Assemblée nationale, Commission d’enquête sur les causes de l’incapacité de la France à atteindre les objectifs des plans successifs de maîtrise des impacts des produits phytosanitaires sur la santé humaine et environnementale et notamment sur les conditions de l’exercice des missions des autorités publiques en charge de la sécurité sanitaire, 21 décembre 2023. Ce rapport sévère dénonce une politique publique sans pilote et sans vision d’ensemble, axée sur les moyens et non sur les résultats. Son rapporteur, le député Dominique Potier, a utilisé l’analogie suivante en commentant ce rapport devant la presse : le plan Ecophyto est « comme une voiture sans pilote et sans tableau de bord, qui circule sur une route sans radar et dont les passagers passent leur temps à discuter pour savoir si la direction est pertinente » (Le Monde, 22 décembre 2023) puis qualifié la suspension du plan Ecophyto par le gouvernement Attal de « faute politique majeure ». A titre d’illustration de cet échec, le rapport souligne que 4 300 captages d’eau potable sur 35 000 ont dû être fermés du fait de teneurs excessives en nitrates et pesticides.
[iii] Cf note 2, ainsi que le rejet par le Sénat, le 12 juin 2025, de la proposition de loi portée par le groupe socialiste visant à renforcer la protection des ressources en eau potable contre les pollutions diffuses ; avis auquel s’est rangé le gouvernement.
[iv] Décret n° 2024-423 du 10 mai 2024 portant adaptation de la procédure contentieuse relative aux ouvrages hydrauliques agricoles, aux installations classées pour la protection de l’environnement en matière d’élevage et aux autorisations environnementales).
[v] Le député Dominique Potier a réagi ainsi à cette annonce : « En changeant d’indicateur, le gouvernement renonce à l’objectif de réduction de 50 % des pesticides même s’il maintient le contraire. Il y a pire que de ne pas faire, c’est de faire semblant ». Par ailleurs, des chercheurs et soignants se sont déclarés hostiles à ce changement d’indice au nom des impératifs de santé publique, qui se traduit par une baisse de 32 % de l’utilisation des pesticides entre 2011 et 2021 alors qu’il y a eu une hausse de 3 % selon l’indice « nodu » ! 4 associations de défense de l’environnement ont donc déféré au Conseil d’Etat en novembre 2024 la nouvelle version du plan Ecophyto.
[vi] En réalité, l’histoire de ce texte est beaucoup plus mouvementée.
L’article 125 de la loi n° 2016-1087 du 8 août 2016 pour la reconquête de la biodiversité, de la nature et des paysages a modifié en ce sens l’article L. 253-8 du Code rural et de la pêche maritime.

....

## Consignes
D'après le texte sur le plan Ecophyto, pour quelle raison 4 300 captages d'eau potable ont-ils dû être fermés ? Répondez en une à trois phrases, s'il vous plaît.

## Données relevées
....

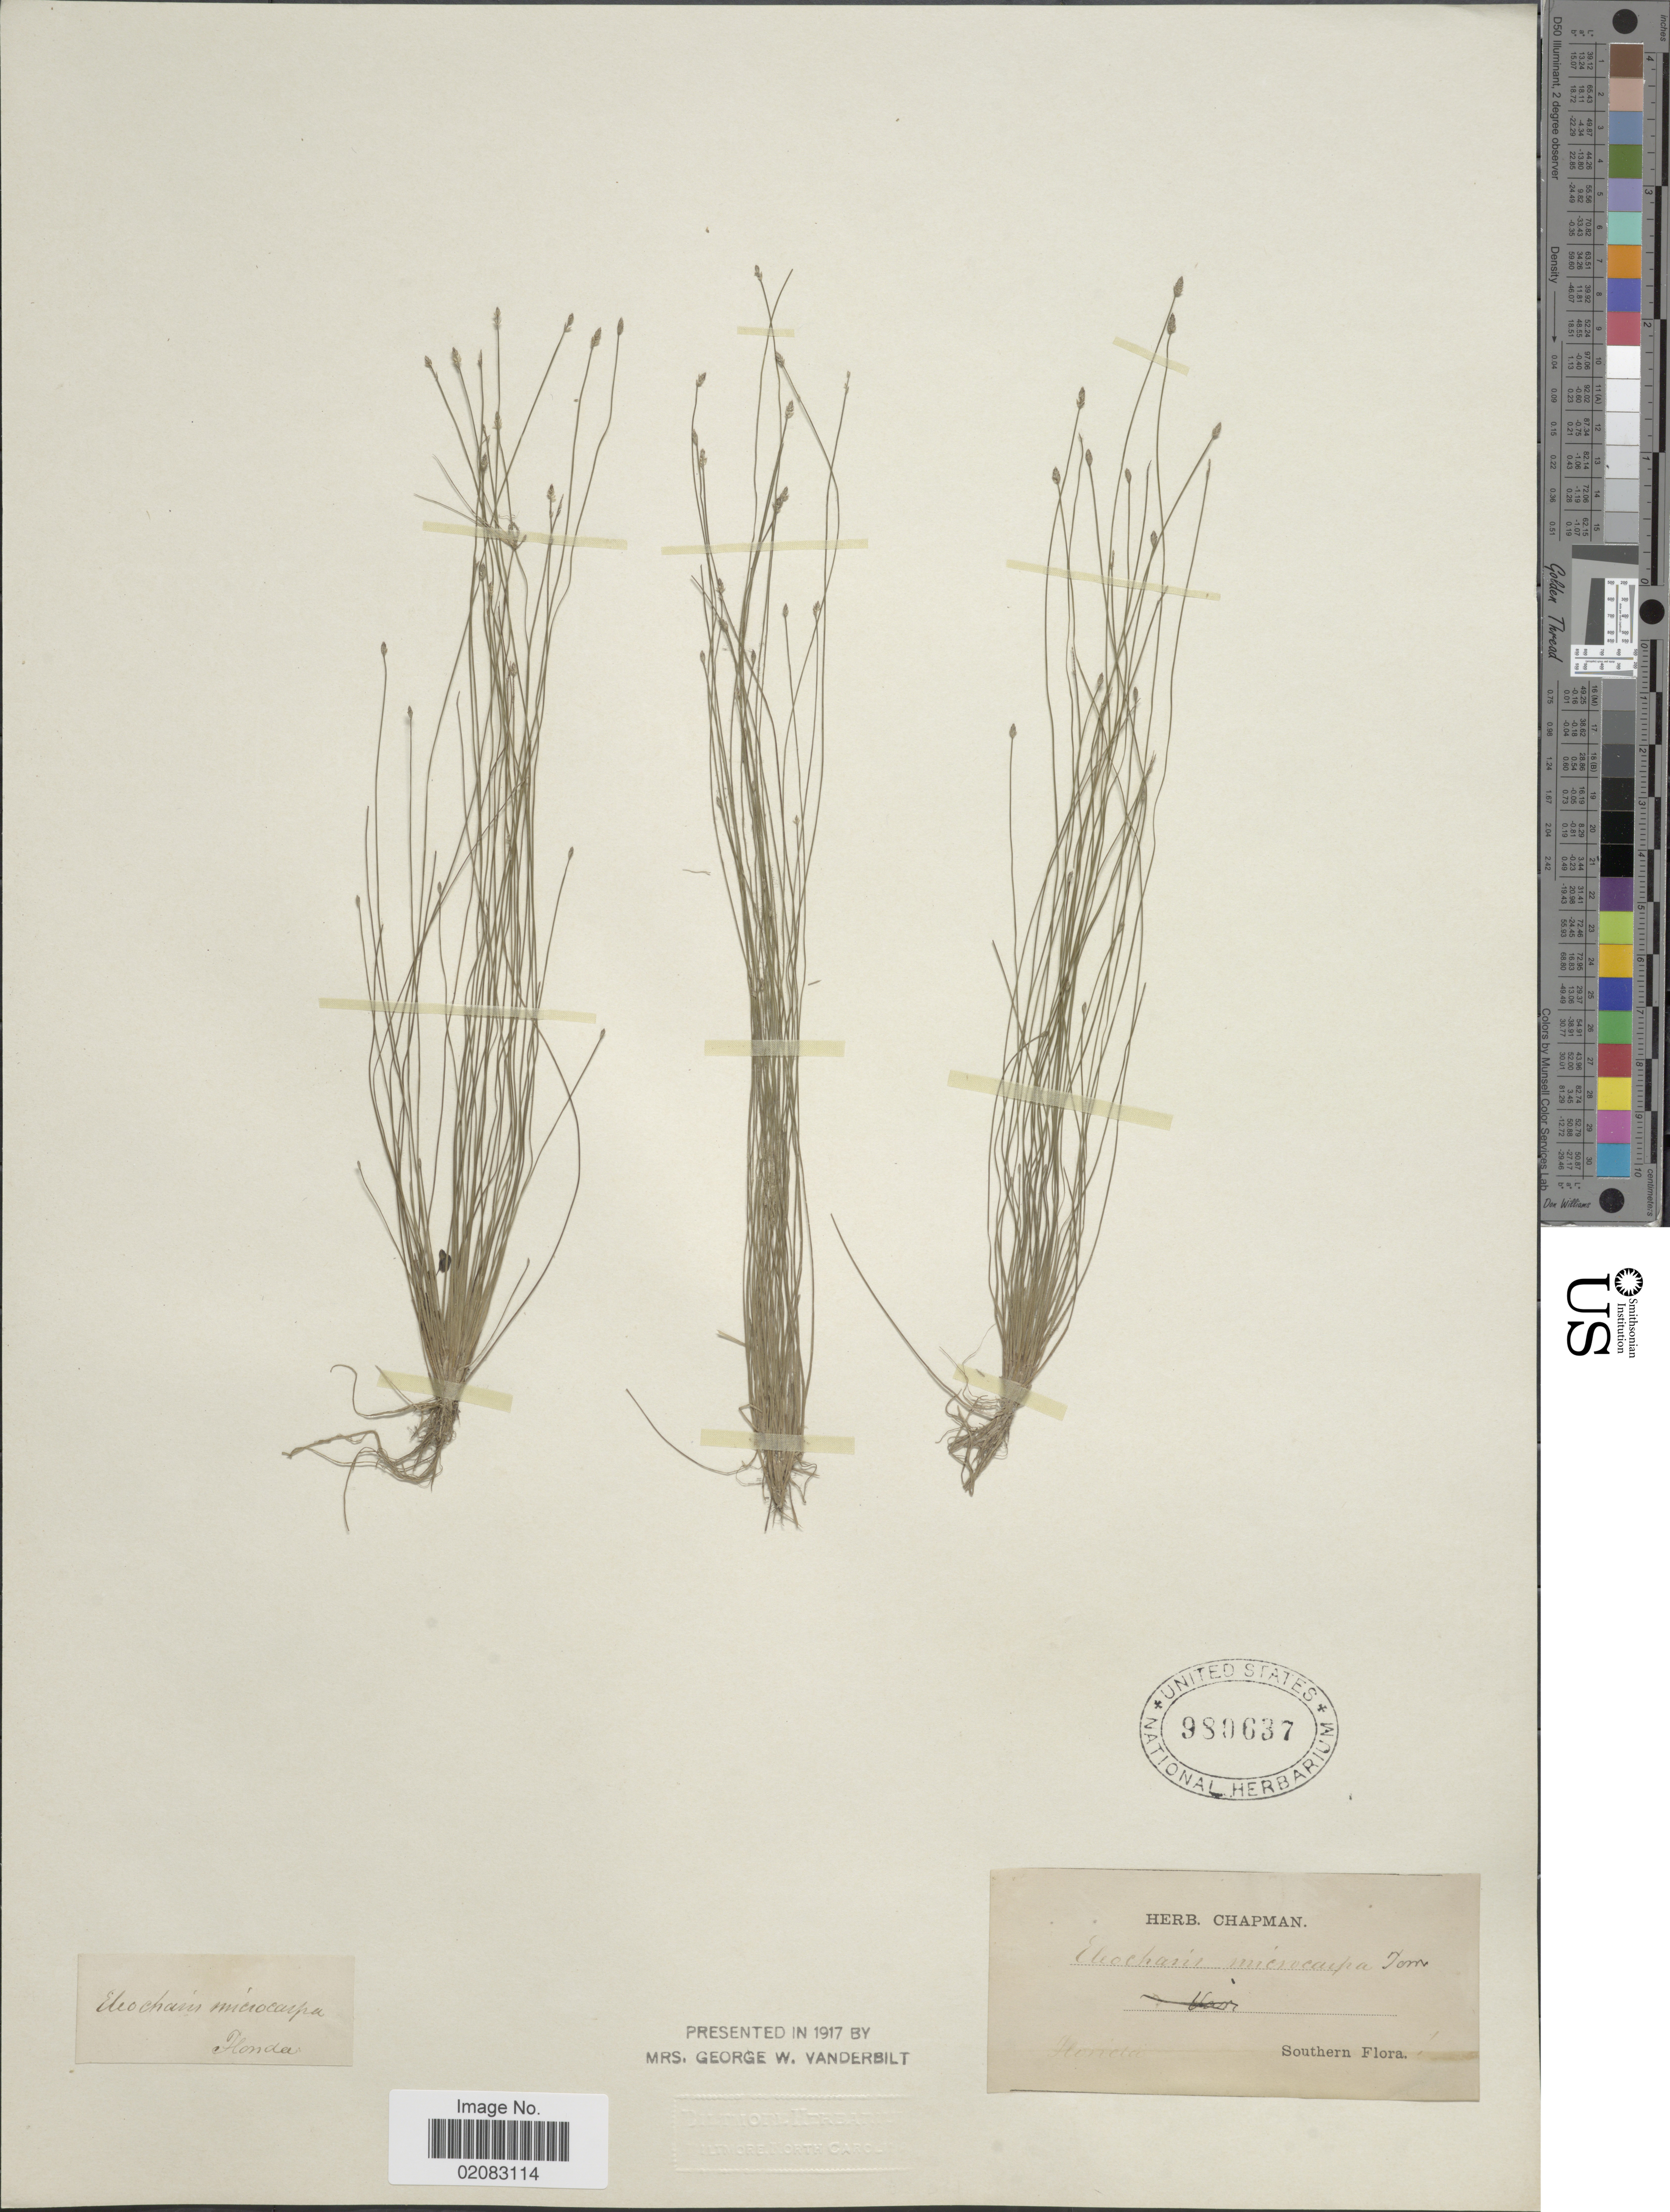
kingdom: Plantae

....

## Corrigé
Ces 4 300 captages, sur 35 000, ont dû être fermés en raison de teneurs excessives en nitrates et en pesticides. Le rapport cite ce chiffre pour illustrer l'échec du plan Ecophyto.